Hacker News new | ask | show | jobs
by gpav 2740 days ago
Judging from the date on the reddit post, it's a bit late for my comment (two days after the post), but the real issue is not how to duplicate so many DVDs, the issue is how to RIP those DVDs onto some cheap storage for later burning onto DVDs. So high data bandwidth between stacks of DVD players with lots of memory for caching (or however you cache DVD data streams). Fry's had a 4TB external hard drive for $89 this weekend. Maybe have a bunch of SSDs as the intake point for the DVDs, and then offload the ripped copies from the SSDs onto physical drives while you're changing out the DVDs. Would want to use the fastest interfaces available. I've no idea these days what the cool kids are using. (My first hard drive was a 5-1/4" full-height 10 MB MFM. Thought I would never need more storage than that. I think my second HD was 20 MB and used RLL.)

Organizing the DVDs by length would allow optimizing the loading/ripping process to assure minimum time lost waiting for the operator's hands to be free. This kind of planning makes for an interesting project.

It might make an interesting crowd-funded project, if it's reasonably easy to get a research permit. Plan it out, go in with the hardware, come out with the images. Use all the error correction opportunities you've got available.

Do a web search for "bulk dvd ripping" (without quotes) and you'll find lots and lots of discussion and advice, including some about building a dedicated DVD ripping rig. MakeMKV gets good press, in my very quick read of a few posts.

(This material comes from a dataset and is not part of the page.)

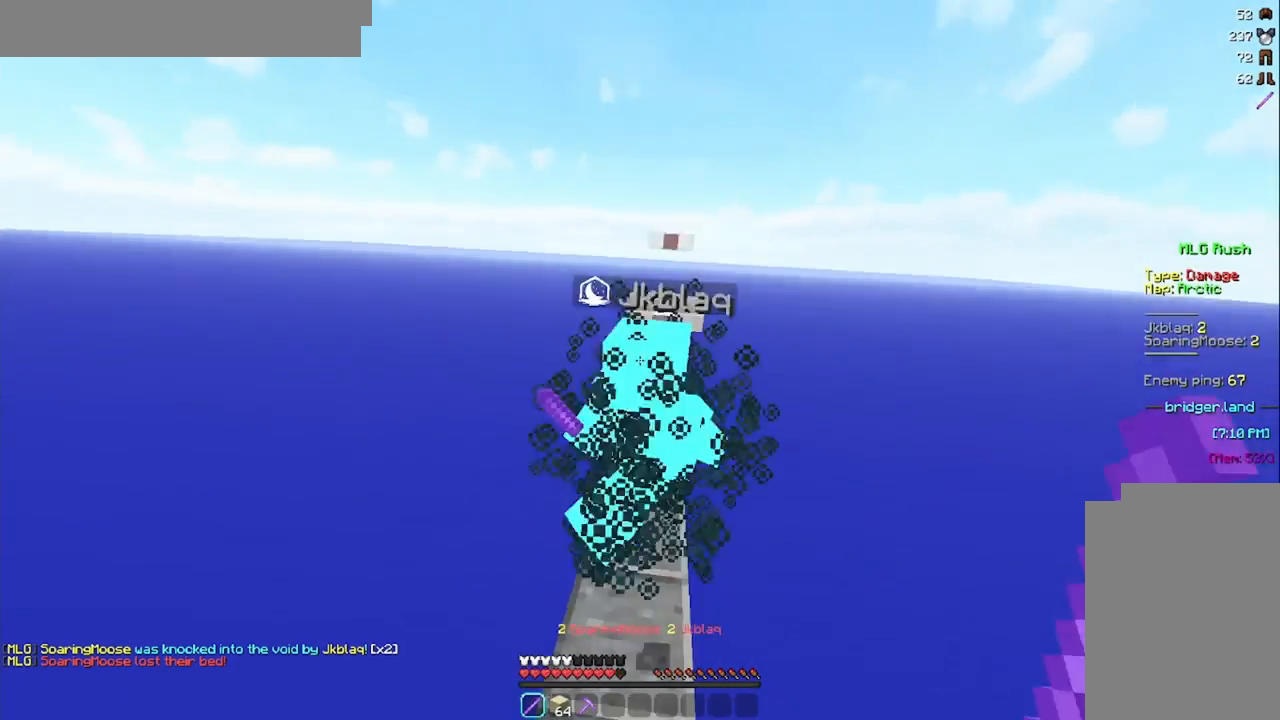
{"keys": ["w"], "mouse": ["left"], "events": [[42, "a", "up"], [83, "mouse_left", "up"], [125, "mouse_left", "down"], [167, "mouse_left", "up"], [208, "mouse_left", "down"], [292, "mouse_left", "up"], [334, "mouse_left", "down"], [334, "mouse_right", "down"], [375, "mouse_right", "up"], [417, "mouse_left", "up"], [459, "mouse_left", "down"]]}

And there's always the option of crowd-funding to raise the exact amount needed to pay off the break-even for Amazon's investment. I can't imagine they'd fight back too hard when looking at a large check vs. a non-performing asset, unless Bezos personally never intended to let the footage go free.

2 comments

A 16x DVD drive is around 21MB/s output. Any modern hard drive is likely to have 5-12x the sequential write performance as a 16x DVD drive. Shouldn't be any need for SSDs.
> Any modern hard drive is likely to have 5-12x the sequential write performance

The data rate falls to the floor as soon as the access pattern isn't sequential though, which if you are using multiple readers it won't be. While an OS might be bright enough to organise data flowing out of write buffers so it isn't as random as it could be there is a limit to how far they will go with this because they are general purpose OSs and optimising for multiple bulk streams will punish more interactive activity. If you have a tool they bypasses the OS cache and works in large enough blocks you might see better results except if the write activity from each lines up at which point this will make things worse.

Pulling the data off multiple DVD drives onto an SSD, swapping to output to another once near full to continue while its contents are dumped sequentially to cheaper-per-Gb traditional drives, would probably be the way I'd suggest.

In fact, you would get away without swapping between two SSDs: the read activity pulling data from the SSD to a traditional drive is unlikely to have much effect on the write performance for the data coming off the DVDs unless you have a great many readers in one machine. If doing this all relatively manually, to reduce manual steps once a DVD copy is complete add it to a queue to be moved using something like https://en.wikipedia.org/wiki/TeraCopy so you don't have to worry about manually coordinating the SSD-to-cheaper copy operation to keep it sequential.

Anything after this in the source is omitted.